Vijf vragen over de Nationale Kledingbank
MAASBRACHT (ANP) – Met een modeshow op de catwalk wordt dinsdag in het Limburgse Maasbracht de Nationale Kledingbank gelanceerd. Het betreft een samenwerkingsverband van zestien bestaande kledingbanken verspreid over Nederland, en een ondernemer in modeketens. Vijf vragen aan voorzitter Ron Verhees.
Waarom is de Nationale Kledingbank nodig?
„Om mensen die onder het bestaansminimum leven met goede en modieuze kleding hun zelfrespect terug te geven. Kinderen worden niet meer gepest op school om wat ze dragen. Vader en moeder kunnen zich in een goede outfit op hun toekomst richten. De onderlinge samenwerking en landelijke steun van modeketens moet in de stijgende vraag naar de kleding voorzien. Daarnaast werken bij ons vrijwilligers die elders niet zo makkelijk aan de bak komen en zo ook meer zelfwaardering krijgen.”
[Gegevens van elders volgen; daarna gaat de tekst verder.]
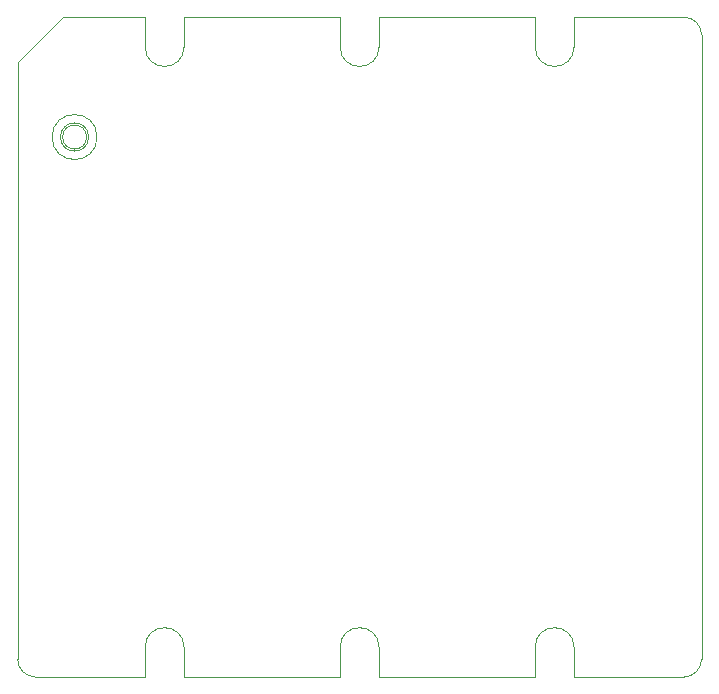
<source format=gm1>
G04 Layer_Color=16711935*
%FSLAX25Y25*%
%MOIN*%
G70*
G01*
G75*
%ADD41C,0.00300*%
D41*
X7500Y0D02*
G03*
X7500Y0I-7500J0D01*
G01*
X4700D02*
G03*
X4700Y0I-4700J0D01*
G01*
X209000Y34000D02*
G03*
X203000Y40000I-6000J0D01*
G01*
Y-180000D02*
G03*
X209000Y-174000I0J6000D01*
G01*
X-19000D02*
G03*
X-13000Y-180000I6000J0D01*
G01*
X4000Y0D02*
G03*
X4000Y0I-4000J0D01*
G01*
X153550Y30000D02*
G03*
X166450Y30000I6450J0D01*
G01*
X88550D02*
G03*
X101450Y30000I6450J0D01*
G01*
X23550D02*
G03*
X36450Y30000I6450J0D01*
G01*
Y-170000D02*
G03*
X23550Y-170000I-6450J0D01*
G01*
X101450D02*
G03*
X88550Y-170000I-6450J0D01*
G01*
X166450D02*
G03*
X153550Y-170000I-6450J0D01*
G01*
X-19000Y-174000D02*
Y25000D01*
X-4000Y40000D01*
X166450Y-180000D02*
X203000D01*
X101450D02*
X153550D01*
X36450D02*
X88550D01*
X36450Y40000D02*
X88550D01*
X101450D02*
X153550D01*
X166450D02*
X203000D01*
X166450Y-180000D02*
Y-170000D01*
X153550Y-180000D02*
Y-170000D01*
X101450Y-180000D02*
Y-170000D01*
X88550Y-180000D02*
Y-170000D01*
X36450Y-180000D02*
Y-170000D01*
X23550Y-180000D02*
Y-170000D01*
Y30000D02*
Y40000D01*
X36450Y30000D02*
Y40000D01*
X88550Y30000D02*
Y40000D01*
X101450Y30000D02*
Y40000D01*
X153550Y30000D02*
Y40000D01*
X166450Y30000D02*
Y40000D01*
X-13000Y-180000D02*
X23550D01*
X209000Y-174000D02*
Y34000D01*
X-4000Y40000D02*
X23550D01*
M02*

</source>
Wie mogen er komen shoppen?
„ Iedereen met een verwijzing van een gemeentelijke Sociale Dienst of een hulpverlener zoals een arts, maatschappelijk werker of iemand uit de thuiszorg of van school. Volgens het Sociaal en Cultureel Planbureau leven in ons land circa 450.000 huishoudens, bijna een miljoen mensen, onder de armoedegrens. Onze verwachting is dat het aantal gegadigden zal toenemen door de bezuinigingen.”
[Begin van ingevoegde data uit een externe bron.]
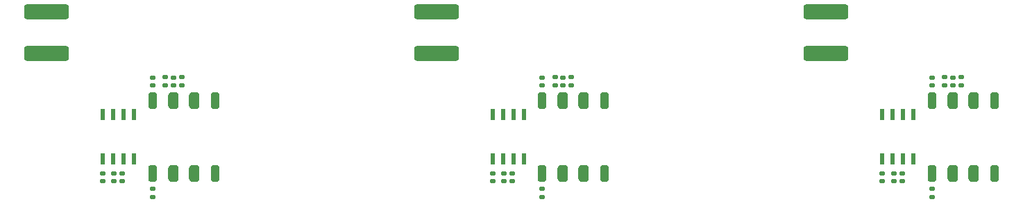
<source format=gbr>
%TF.GenerationSoftware,KiCad,Pcbnew,7.0.7-7.0.7~ubuntu22.04.1*%
%TF.CreationDate,2023-09-07T14:29:00+02:00*%
%TF.ProjectId,Inverter_KiCAD,496e7665-7274-4657-925f-4b694341442e,rev?*%
%TF.SameCoordinates,Original*%
%TF.FileFunction,Paste,Bot*%
%TF.FilePolarity,Positive*%
%FSLAX46Y46*%
G04 Gerber Fmt 4.6, Leading zero omitted, Abs format (unit mm)*
G04 Created by KiCad (PCBNEW 7.0.7-7.0.7~ubuntu22.04.1) date 2023-09-07 14:29:00*
%MOMM*%
%LPD*%
G01*
G04 APERTURE LIST*
G04 Aperture macros list*
%AMRoundRect*
0 Rectangle with rounded corners*
0 $1 Rounding radius*
0 $2 $3 $4 $5 $6 $7 $8 $9 X,Y pos of 4 corners*
0 Add a 4 corners polygon primitive as box body*
4,1,4,$2,$3,$4,$5,$6,$7,$8,$9,$2,$3,0*
0 Add four circle primitives for the rounded corners*
1,1,$1+$1,$2,$3*
1,1,$1+$1,$4,$5*
1,1,$1+$1,$6,$7*
1,1,$1+$1,$8,$9*
0 Add four rect primitives between the rounded corners*
20,1,$1+$1,$2,$3,$4,$5,0*
20,1,$1+$1,$4,$5,$6,$7,0*
20,1,$1+$1,$6,$7,$8,$9,0*
20,1,$1+$1,$8,$9,$2,$3,0*%
G04 Aperture macros list end*
%ADD10RoundRect,0.140000X-0.170000X0.140000X-0.170000X-0.140000X0.170000X-0.140000X0.170000X0.140000X0*%
%ADD11RoundRect,0.135000X-0.185000X0.135000X-0.185000X-0.135000X0.185000X-0.135000X0.185000X0.135000X0*%
%ADD12R,0.508000X1.460500*%
%ADD13RoundRect,0.250000X-2.450000X0.650000X-2.450000X-0.650000X2.450000X-0.650000X2.450000X0.650000X0*%
%ADD14RoundRect,0.135000X0.185000X-0.135000X0.185000X0.135000X-0.185000X0.135000X-0.185000X-0.135000X0*%
%ADD15RoundRect,0.140000X0.170000X-0.140000X0.170000X0.140000X-0.170000X0.140000X-0.170000X-0.140000X0*%
%ADD16RoundRect,0.254000X-0.254000X-0.746000X0.254000X-0.746000X0.254000X0.746000X-0.254000X0.746000X0*%
%ADD17RoundRect,0.317500X-0.317500X-0.682500X0.317500X-0.682500X0.317500X0.682500X-0.317500X0.682500X0*%
%ADD18RoundRect,0.265000X-0.265000X-0.735000X0.265000X-0.735000X0.265000X0.735000X-0.265000X0.735000X0*%
G04 APERTURE END LIST*
D10*
%TO.C,C410*%
X185060000Y-120440000D03*
X185060000Y-121400000D03*
%TD*%
D11*
%TO.C,R210*%
X96170000Y-108730000D03*
X96170000Y-109750000D03*
%TD*%
D12*
%TO.C,U204*%
X88540000Y-113275850D03*
X89810000Y-113275850D03*
X91080000Y-113275850D03*
X92350000Y-113275850D03*
X92350000Y-118724150D03*
X91080000Y-118724150D03*
X89810000Y-118724150D03*
X88540000Y-118724150D03*
%TD*%
D10*
%TO.C,C211*%
X90940000Y-120440000D03*
X90940000Y-121400000D03*
%TD*%
D12*
%TO.C,U404*%
X183660000Y-113275850D03*
X184930000Y-113275850D03*
X186200000Y-113275850D03*
X187470000Y-113275850D03*
X187470000Y-118724150D03*
X186200000Y-118724150D03*
X184930000Y-118724150D03*
X183660000Y-118724150D03*
%TD*%
D10*
%TO.C,C311*%
X138500000Y-120440000D03*
X138500000Y-121400000D03*
%TD*%
D13*
%TO.C,C306*%
X129300000Y-100750000D03*
X129300000Y-105850000D03*
%TD*%
D10*
%TO.C,C210*%
X89940000Y-120440000D03*
X89940000Y-121400000D03*
%TD*%
D14*
%TO.C,R211*%
X98170000Y-109750000D03*
X98170000Y-108730000D03*
%TD*%
D15*
%TO.C,C205*%
X97170000Y-109720000D03*
X97170000Y-108760000D03*
%TD*%
D10*
%TO.C,C308*%
X142190000Y-122360000D03*
X142190000Y-123320000D03*
%TD*%
%TO.C,C408*%
X189750000Y-122360000D03*
X189750000Y-123320000D03*
%TD*%
D16*
%TO.C,U403*%
X189750000Y-111550000D03*
D17*
X192290000Y-111550000D03*
X194830000Y-111550000D03*
D16*
X197370000Y-111550000D03*
X197370000Y-120450000D03*
D17*
X194830000Y-120450000D03*
X192290000Y-120450000D03*
D18*
X189750000Y-120450000D03*
%TD*%
D11*
%TO.C,R310*%
X143730000Y-108730000D03*
X143730000Y-109750000D03*
%TD*%
D10*
%TO.C,C209*%
X88545000Y-120440000D03*
X88545000Y-121400000D03*
%TD*%
D14*
%TO.C,R311*%
X145730000Y-109750000D03*
X145730000Y-108730000D03*
%TD*%
D15*
%TO.C,C307*%
X142190000Y-109720000D03*
X142190000Y-108760000D03*
%TD*%
%TO.C,C305*%
X144730000Y-109720000D03*
X144730000Y-108760000D03*
%TD*%
%TO.C,C407*%
X189750000Y-109720000D03*
X189750000Y-108760000D03*
%TD*%
D11*
%TO.C,R410*%
X191290000Y-108730000D03*
X191290000Y-109750000D03*
%TD*%
D15*
%TO.C,C405*%
X192290000Y-109720000D03*
X192290000Y-108760000D03*
%TD*%
D12*
%TO.C,U304*%
X136100000Y-113275850D03*
X137370000Y-113275850D03*
X138640000Y-113275850D03*
X139910000Y-113275850D03*
X139910000Y-118724150D03*
X138640000Y-118724150D03*
X137370000Y-118724150D03*
X136100000Y-118724150D03*
%TD*%
D16*
%TO.C,U203*%
X94630000Y-111550000D03*
D17*
X97170000Y-111550000D03*
X99710000Y-111550000D03*
D16*
X102250000Y-111550000D03*
X102250000Y-120450000D03*
D17*
X99710000Y-120450000D03*
X97170000Y-120450000D03*
D18*
X94630000Y-120450000D03*
%TD*%
D10*
%TO.C,C310*%
X137500000Y-120440000D03*
X137500000Y-121400000D03*
%TD*%
D14*
%TO.C,R411*%
X193290000Y-109750000D03*
X193290000Y-108730000D03*
%TD*%
D10*
%TO.C,C309*%
X136105000Y-120440000D03*
X136105000Y-121400000D03*
%TD*%
D16*
%TO.C,U303*%
X142190000Y-111550000D03*
D17*
X144730000Y-111550000D03*
X147270000Y-111550000D03*
D16*
X149810000Y-111550000D03*
X149810000Y-120450000D03*
D17*
X147270000Y-120450000D03*
X144730000Y-120450000D03*
D18*
X142190000Y-120450000D03*
%TD*%
D10*
%TO.C,C409*%
X183665000Y-120440000D03*
X183665000Y-121400000D03*
%TD*%
D13*
%TO.C,C206*%
X81700000Y-100750000D03*
X81700000Y-105850000D03*
%TD*%
D10*
%TO.C,C208*%
X94630000Y-122360000D03*
X94630000Y-123320000D03*
%TD*%
%TO.C,C411*%
X186060000Y-120440000D03*
X186060000Y-121400000D03*
%TD*%
D13*
%TO.C,C406*%
X176800000Y-100750000D03*
X176800000Y-105850000D03*
%TD*%
D15*
%TO.C,C207*%
X94630000Y-109720000D03*
X94630000Y-108760000D03*
%TD*%
M02*

</source>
Willen die mensen wel komen?
„In mijn ‘eigen’ kledingbank in Maasbracht komt per jaar ongeveer tien procent van de mensen die er recht op zouden hebben. Er bestaat gêne, vooral onder ouderen. We proberen ouderenorganisaties erbij te betrekken om ze over de drempel te krijgen. Jongeren doen minder moeilijk. Verder komen er meer autochtonen dan allochtonen. Allochtonen krijgen meer hulp van naasten, zoals dat vroeger onder Nederlanders ook gewoon was.”
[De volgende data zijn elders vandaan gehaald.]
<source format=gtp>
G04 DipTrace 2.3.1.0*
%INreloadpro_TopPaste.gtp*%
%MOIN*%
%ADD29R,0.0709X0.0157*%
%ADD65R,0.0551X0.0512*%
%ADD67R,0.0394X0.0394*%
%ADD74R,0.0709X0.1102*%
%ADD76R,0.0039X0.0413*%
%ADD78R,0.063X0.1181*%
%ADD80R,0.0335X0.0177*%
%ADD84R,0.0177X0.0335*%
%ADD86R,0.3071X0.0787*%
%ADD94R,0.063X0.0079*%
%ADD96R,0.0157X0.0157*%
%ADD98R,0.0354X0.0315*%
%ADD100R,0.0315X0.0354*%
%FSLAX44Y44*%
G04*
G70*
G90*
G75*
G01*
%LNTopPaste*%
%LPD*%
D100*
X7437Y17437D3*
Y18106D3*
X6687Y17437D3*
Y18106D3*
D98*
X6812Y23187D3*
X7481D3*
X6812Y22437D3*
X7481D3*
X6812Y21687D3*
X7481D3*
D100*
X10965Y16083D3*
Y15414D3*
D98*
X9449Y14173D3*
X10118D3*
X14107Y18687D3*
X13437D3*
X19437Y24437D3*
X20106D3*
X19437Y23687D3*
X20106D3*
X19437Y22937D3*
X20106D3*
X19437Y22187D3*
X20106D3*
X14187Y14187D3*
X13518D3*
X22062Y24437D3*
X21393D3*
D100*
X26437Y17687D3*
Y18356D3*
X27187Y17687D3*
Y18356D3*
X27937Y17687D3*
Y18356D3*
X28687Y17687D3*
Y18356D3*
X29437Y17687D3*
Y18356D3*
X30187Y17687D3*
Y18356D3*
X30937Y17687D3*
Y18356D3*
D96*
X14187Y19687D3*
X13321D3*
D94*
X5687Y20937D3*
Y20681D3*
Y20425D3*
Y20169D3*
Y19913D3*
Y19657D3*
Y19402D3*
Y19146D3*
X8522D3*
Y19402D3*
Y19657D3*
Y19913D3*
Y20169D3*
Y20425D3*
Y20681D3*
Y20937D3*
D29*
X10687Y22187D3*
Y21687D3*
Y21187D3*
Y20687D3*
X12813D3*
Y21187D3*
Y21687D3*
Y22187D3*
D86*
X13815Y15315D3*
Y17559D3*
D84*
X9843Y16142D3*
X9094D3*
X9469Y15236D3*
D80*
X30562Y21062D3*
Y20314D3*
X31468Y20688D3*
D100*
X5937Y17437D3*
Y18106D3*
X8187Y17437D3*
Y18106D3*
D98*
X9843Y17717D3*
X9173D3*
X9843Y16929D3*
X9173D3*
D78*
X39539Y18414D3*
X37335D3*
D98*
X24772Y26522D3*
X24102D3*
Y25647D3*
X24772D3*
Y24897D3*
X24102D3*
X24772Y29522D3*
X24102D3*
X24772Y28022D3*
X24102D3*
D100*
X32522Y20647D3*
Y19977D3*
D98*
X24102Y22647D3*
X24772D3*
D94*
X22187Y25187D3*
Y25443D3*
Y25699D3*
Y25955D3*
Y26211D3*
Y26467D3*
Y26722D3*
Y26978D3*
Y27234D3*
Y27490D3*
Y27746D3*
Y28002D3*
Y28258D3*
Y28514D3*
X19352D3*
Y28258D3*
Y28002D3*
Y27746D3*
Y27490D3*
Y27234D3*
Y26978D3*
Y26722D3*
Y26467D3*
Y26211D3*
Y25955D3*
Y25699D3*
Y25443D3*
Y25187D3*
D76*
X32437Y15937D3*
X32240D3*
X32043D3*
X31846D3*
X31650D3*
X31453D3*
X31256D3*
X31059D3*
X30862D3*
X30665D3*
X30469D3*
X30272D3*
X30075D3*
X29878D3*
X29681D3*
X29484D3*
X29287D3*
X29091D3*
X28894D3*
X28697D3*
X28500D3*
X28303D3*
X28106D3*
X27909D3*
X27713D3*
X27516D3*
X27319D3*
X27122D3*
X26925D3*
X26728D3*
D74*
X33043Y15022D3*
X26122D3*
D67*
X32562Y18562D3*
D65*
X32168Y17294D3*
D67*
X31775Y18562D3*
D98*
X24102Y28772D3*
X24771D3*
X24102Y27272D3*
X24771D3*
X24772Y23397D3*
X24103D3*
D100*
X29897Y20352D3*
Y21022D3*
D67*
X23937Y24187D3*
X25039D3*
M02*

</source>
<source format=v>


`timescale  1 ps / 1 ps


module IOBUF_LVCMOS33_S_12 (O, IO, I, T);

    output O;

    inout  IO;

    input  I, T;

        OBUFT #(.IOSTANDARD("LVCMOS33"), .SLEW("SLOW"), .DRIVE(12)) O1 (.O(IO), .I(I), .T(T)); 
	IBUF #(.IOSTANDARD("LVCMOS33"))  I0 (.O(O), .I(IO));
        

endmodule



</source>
Maar wie wil er nu in afdragertjes lopen?
„De helft van de kleding en alle schoenen zijn opruimingspartijen van grote mode- en sportzaken, dus nieuw. De andere helft is weliswaar tweedehands, maar gesorteerd op kwaliteit en mode. Wat uit de mode is, gaat naar hulporganisaties voor Afrika. Vuile en kapotte kleren gaan naar de voddenboer. Van de opbrengst van de lompen kopen we nieuw ondergoed en nieuwe sokken. We hebben steun van ondernemer in modeketens John van Deursen en willen meer ondernemers erbij betrekken.”
De kledingbank voorziet dus in een behoefte?
„Helaas wel ja. We zijn pas klaar als we niet meer nodig zijn.”